The State of Sonora was the only one which in its sovereign capacity as a member of the Federation, by the united action of its executive and legislature, refused to recognize the Huerta régime. But, in addition, the Governor of Coahuila, Don Venustiano Carranza, revolted, and insurrectionary movements of greater or less importance are or have been on foot in the other northern States, viz., Chihuahua, Nuevo León and Tamaulipas. The Constitutionalists, as the new revolutionists call themselves, are in complete possession of the State of Sonora, with the exception of the port of Guaymas, and all efforts of General Pedro Ojeda, the Federal commander, to advance northwards from that port, with a view to recovering Hermosillo, the state capital, have hitherto proved unavailing.
The strength of the rebels in the other northern states is variously judged. In the early stages of the uprising against the government of General Huerta, the Constitutionalists made repeated efforts to capture Saltillo, the capital of the State of Coahuila, but they were repulsed on every occasion. On the other hand, they took and still hold the border city of Ciudad Porfirio Diaz, in that state. In the State of Tamaulipas, the rebels captured the port of Matamoros, but have since, it seems, been driven out.
As I write news comes of a determined attempt of the Constitutionalists to take the city of Torreón, the emporium of the rich cotton-growing region of La Laguna, an attempt which, so far, seems to have failed.
But one unwelcome fact speaks for itself. The first measure of the Constitutionalists, in inaugurating their movement against the Huerta administration, was to cut the railway lines between this city and the American border, and they have so far baffled every effort of the Federals to reëstablish communication by either the Laredo or the El Paso route.
It is possible to discern, beneath the apparent cause of the Constitutionalist uprising, a deeper, more fundamental, more abiding cause, which is the growing disparity between the northern states and the rest of the Republic. Because of their proximity and facilities for intercommunication with the United States, the inhabitants of the northern Mexican states have developed characteristics differentiating them, to some extent, from other Mexicans. They are more enterprising, more selfreliant and independent, have greater political capacity than the inhabitants of the central and southern states. The northern movement is not yet a secessionist movement, notwithstanding gratuitous statements to that effect in some of the Mexico City newspapers; but it may develop into one, unless the conflict be brought to a prompt termination.
☆ ☆ ☆ ☆ ☆ ☆ ☆
▶ WHAT YOU WILL DO:
Rewrite the stretch of the Constitutionalist uprising text from "But one unwelcome" through "El Paso route.", putting "telegraph lines" in place of "railway lines".

▶ DATA RECORDS:
☆ ☆ ☆ ☆ ☆ ☆ ☆
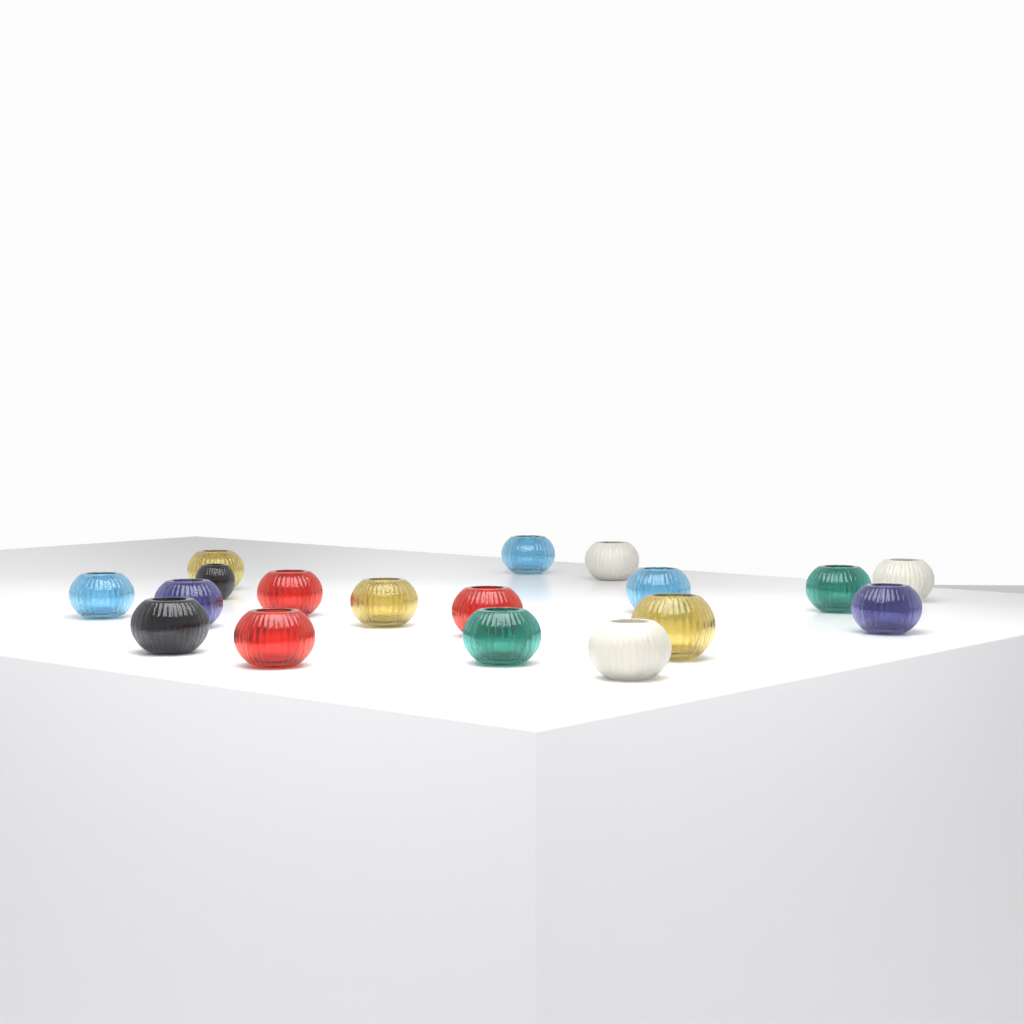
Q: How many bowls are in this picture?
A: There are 18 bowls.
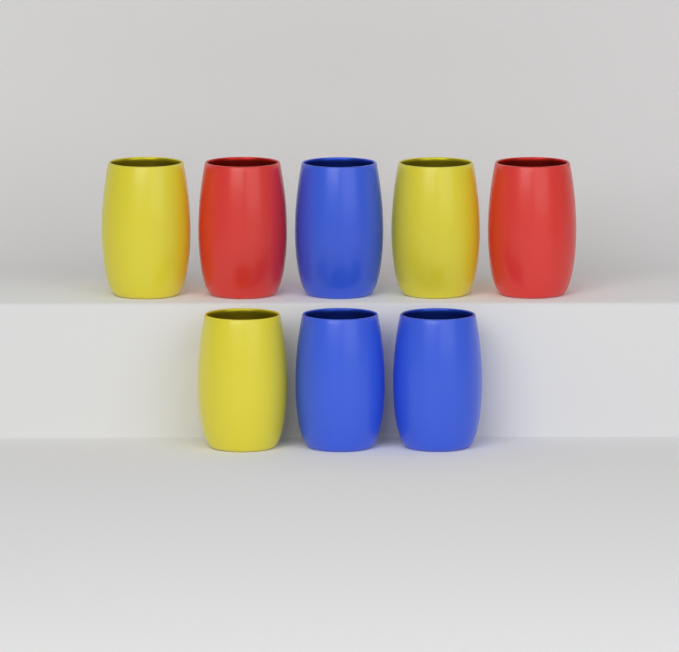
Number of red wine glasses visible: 2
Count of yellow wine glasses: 3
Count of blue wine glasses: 3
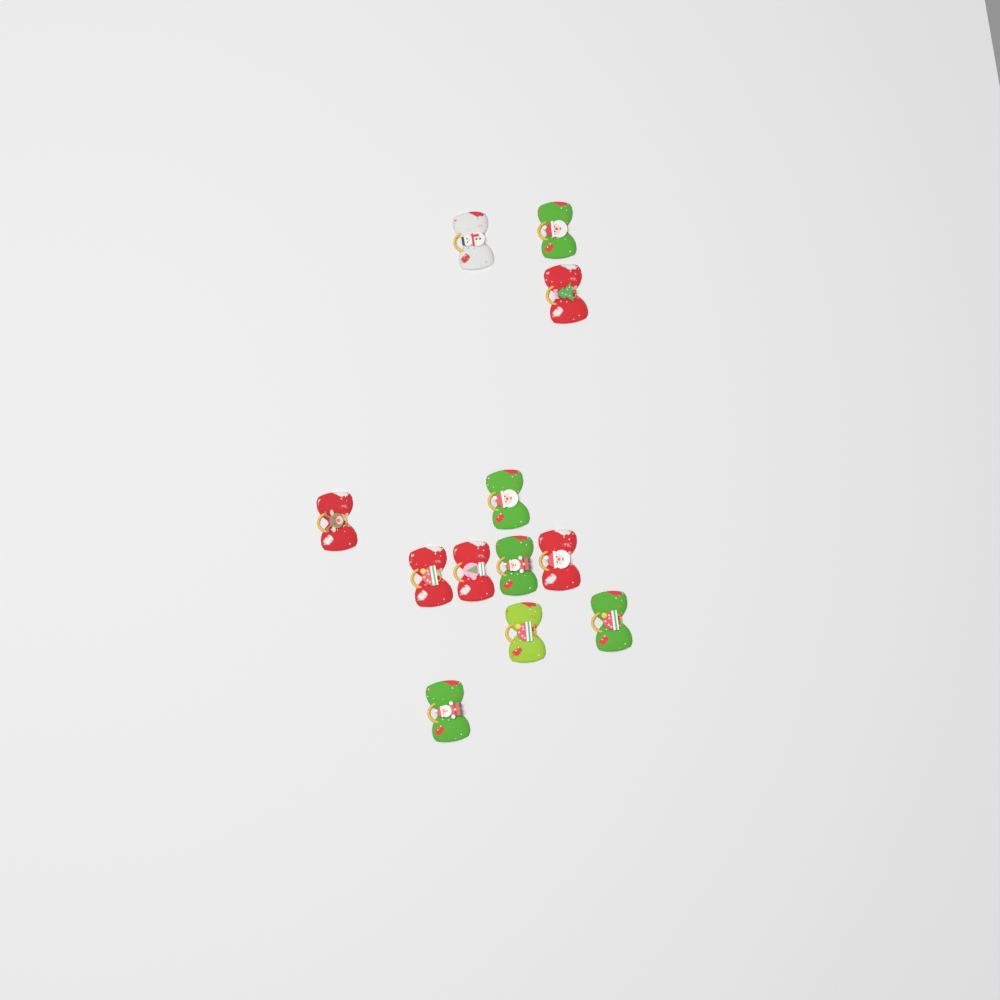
☆ ☆ ☆ ☆ ☆ ☆ ☆
▶ EXERCISE OUTPUT:
But one unwelcome fact speaks for itself. The first measure of the Constitutionalists, in inaugurating their movement against the Huerta administration, was to cut the telegraph lines between this city and the American border, and they have so far baffled every effort of the Federals to reëstablish communication by either the Laredo or the El Paso route.